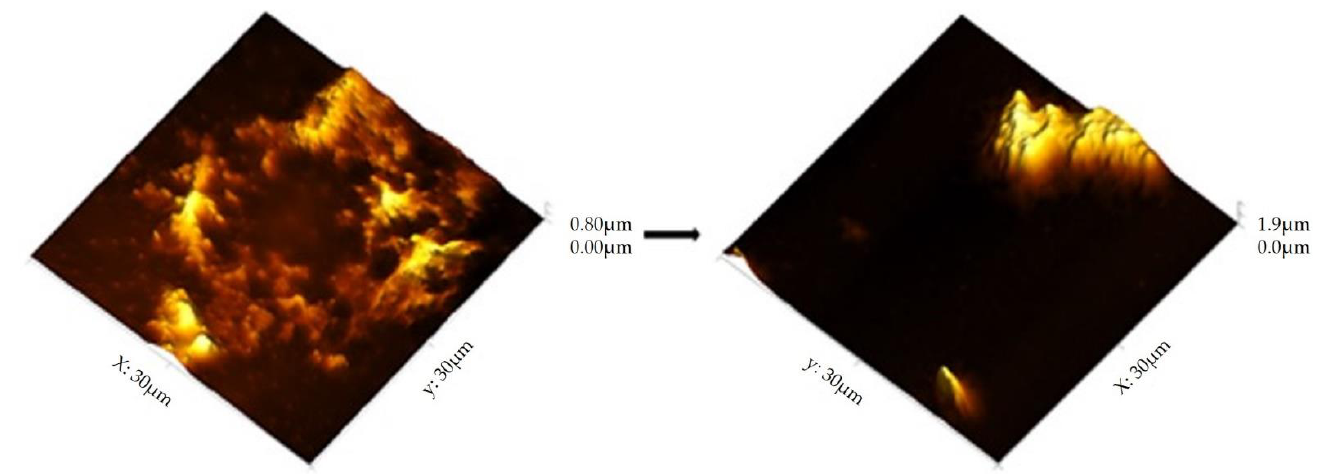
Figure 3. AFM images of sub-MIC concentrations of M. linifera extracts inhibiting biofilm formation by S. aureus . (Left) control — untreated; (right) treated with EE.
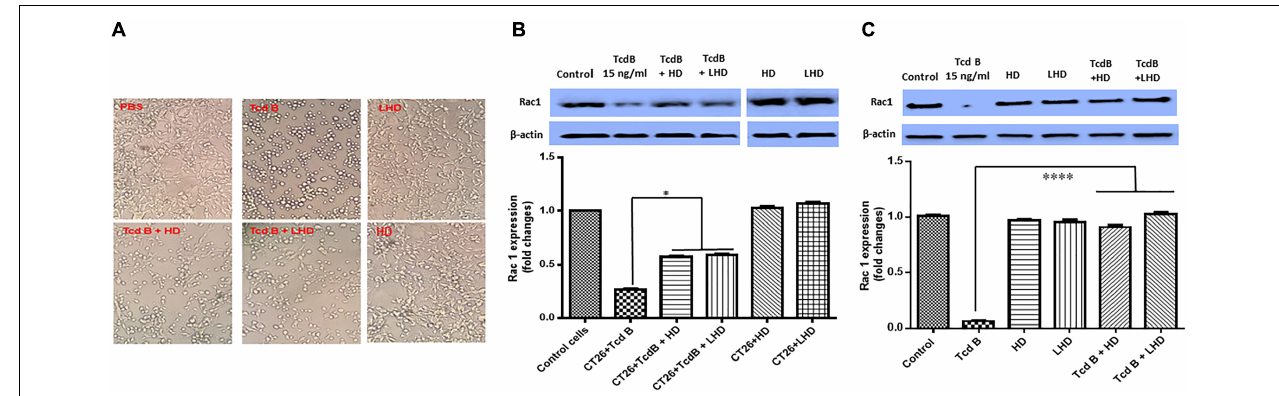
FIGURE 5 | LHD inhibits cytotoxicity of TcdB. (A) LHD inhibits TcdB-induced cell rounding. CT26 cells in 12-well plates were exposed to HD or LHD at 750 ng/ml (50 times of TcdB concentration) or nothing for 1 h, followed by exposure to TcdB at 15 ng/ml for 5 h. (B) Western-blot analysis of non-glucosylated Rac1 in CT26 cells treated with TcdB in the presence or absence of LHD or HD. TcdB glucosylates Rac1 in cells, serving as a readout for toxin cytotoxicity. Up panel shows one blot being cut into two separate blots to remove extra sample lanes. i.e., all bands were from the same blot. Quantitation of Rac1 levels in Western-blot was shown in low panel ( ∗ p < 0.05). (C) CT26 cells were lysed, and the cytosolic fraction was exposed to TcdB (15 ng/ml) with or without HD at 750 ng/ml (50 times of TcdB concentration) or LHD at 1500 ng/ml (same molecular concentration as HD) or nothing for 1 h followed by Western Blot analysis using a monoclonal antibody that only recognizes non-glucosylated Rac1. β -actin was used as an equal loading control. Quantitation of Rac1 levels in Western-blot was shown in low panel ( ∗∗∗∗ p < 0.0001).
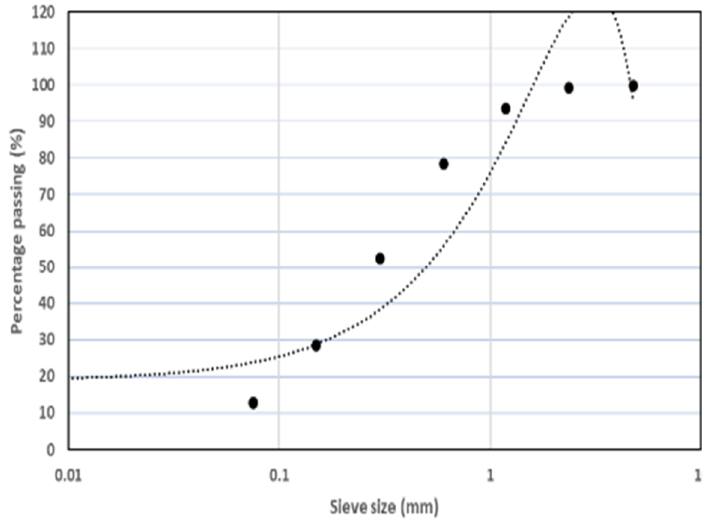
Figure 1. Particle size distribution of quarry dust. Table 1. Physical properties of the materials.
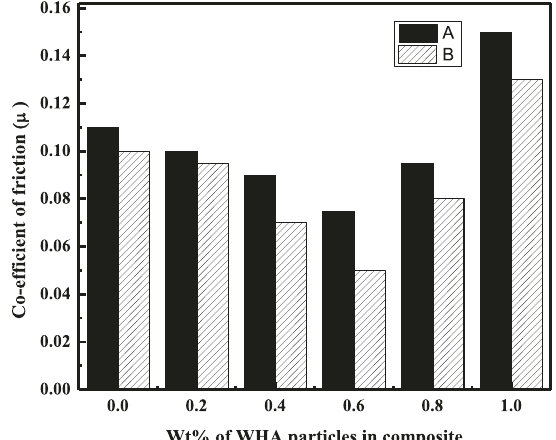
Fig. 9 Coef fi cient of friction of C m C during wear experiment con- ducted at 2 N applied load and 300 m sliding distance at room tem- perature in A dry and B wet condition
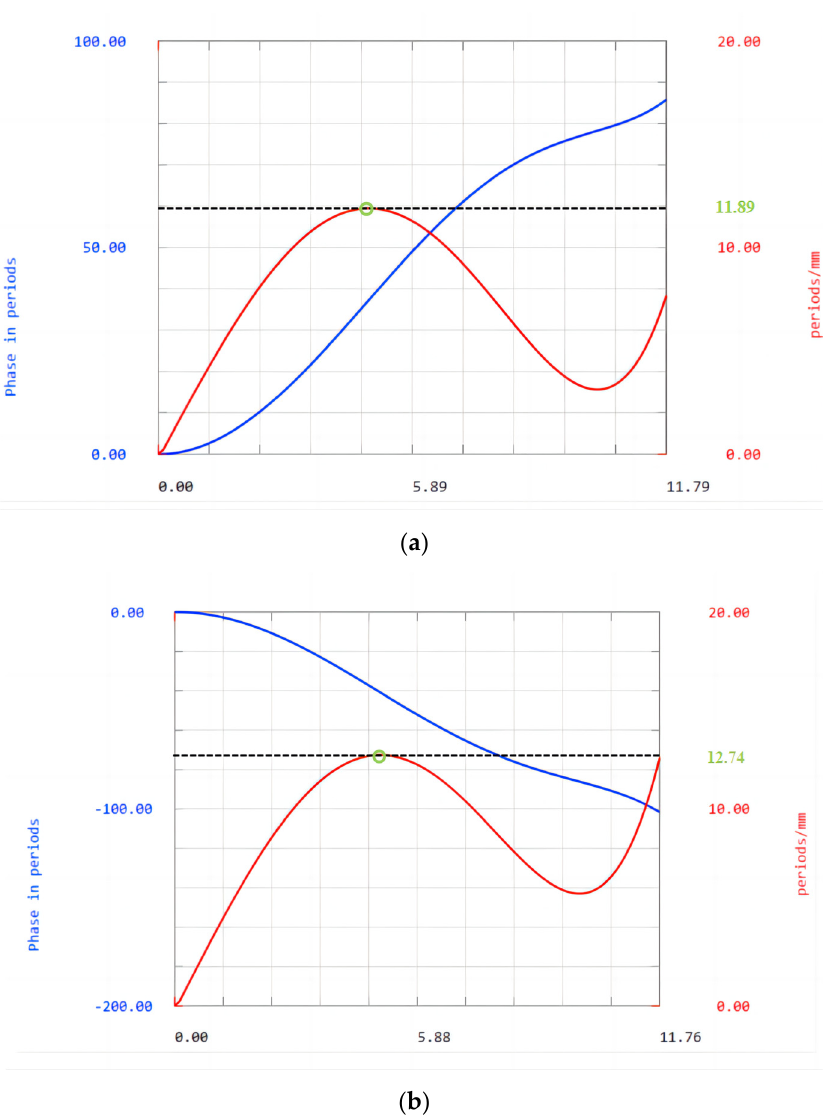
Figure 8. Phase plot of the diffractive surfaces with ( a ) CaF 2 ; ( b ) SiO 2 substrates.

* * *

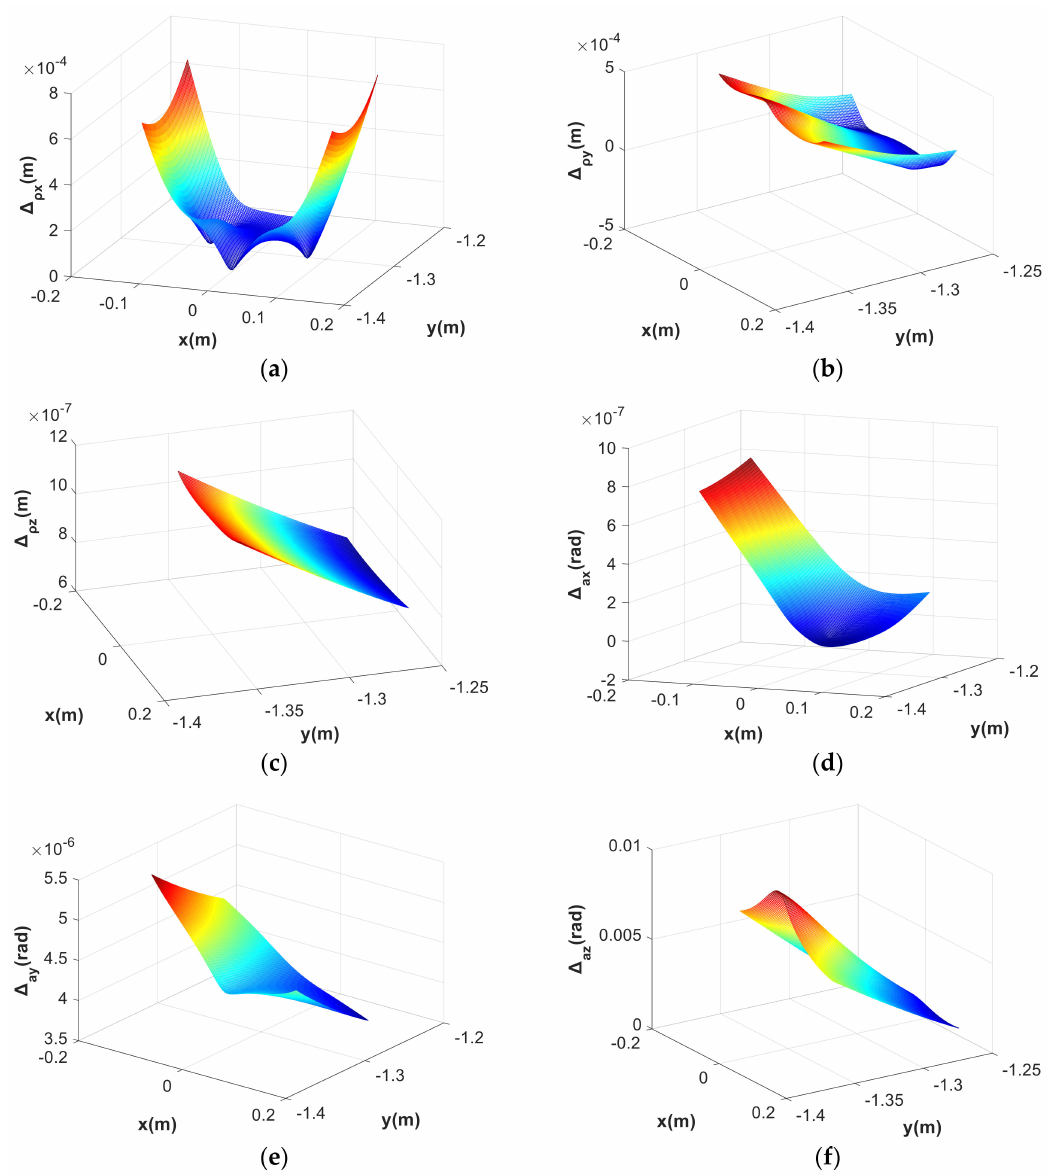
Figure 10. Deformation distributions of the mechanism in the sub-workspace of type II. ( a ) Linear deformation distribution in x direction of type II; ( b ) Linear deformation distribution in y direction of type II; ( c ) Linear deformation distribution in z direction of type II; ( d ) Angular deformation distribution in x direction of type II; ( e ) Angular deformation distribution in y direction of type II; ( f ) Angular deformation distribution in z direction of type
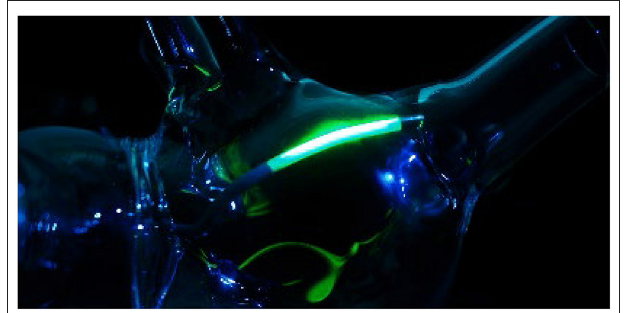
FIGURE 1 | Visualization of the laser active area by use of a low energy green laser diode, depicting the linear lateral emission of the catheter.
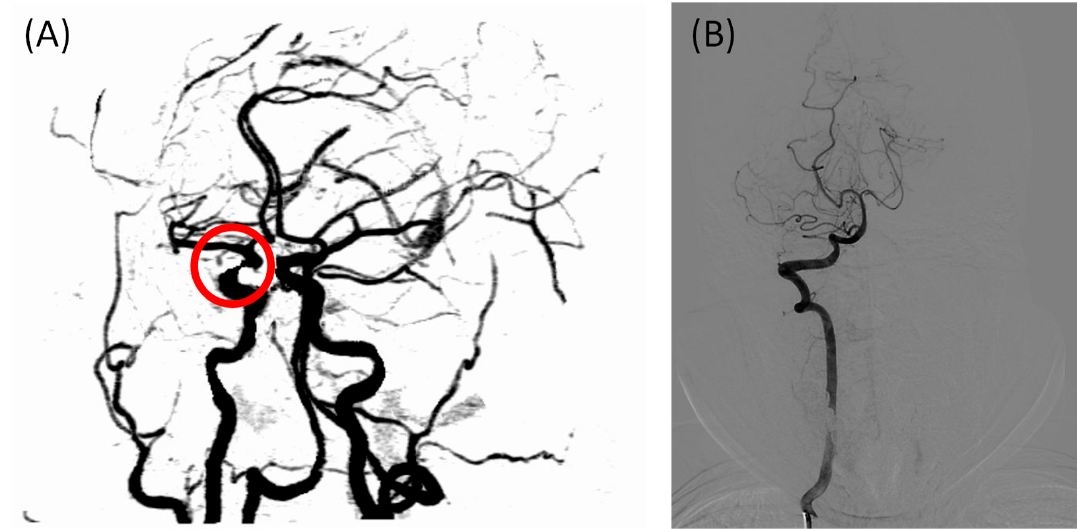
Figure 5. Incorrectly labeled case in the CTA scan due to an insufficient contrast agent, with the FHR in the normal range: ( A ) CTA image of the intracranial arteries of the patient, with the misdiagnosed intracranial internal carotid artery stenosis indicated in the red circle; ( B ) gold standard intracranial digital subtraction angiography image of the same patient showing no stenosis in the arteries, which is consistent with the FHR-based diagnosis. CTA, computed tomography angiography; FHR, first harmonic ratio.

Exercise requirements: Only one thing is wanted in reply: the number of lines in the entries that hold the string "distribution".

Response to this task: 2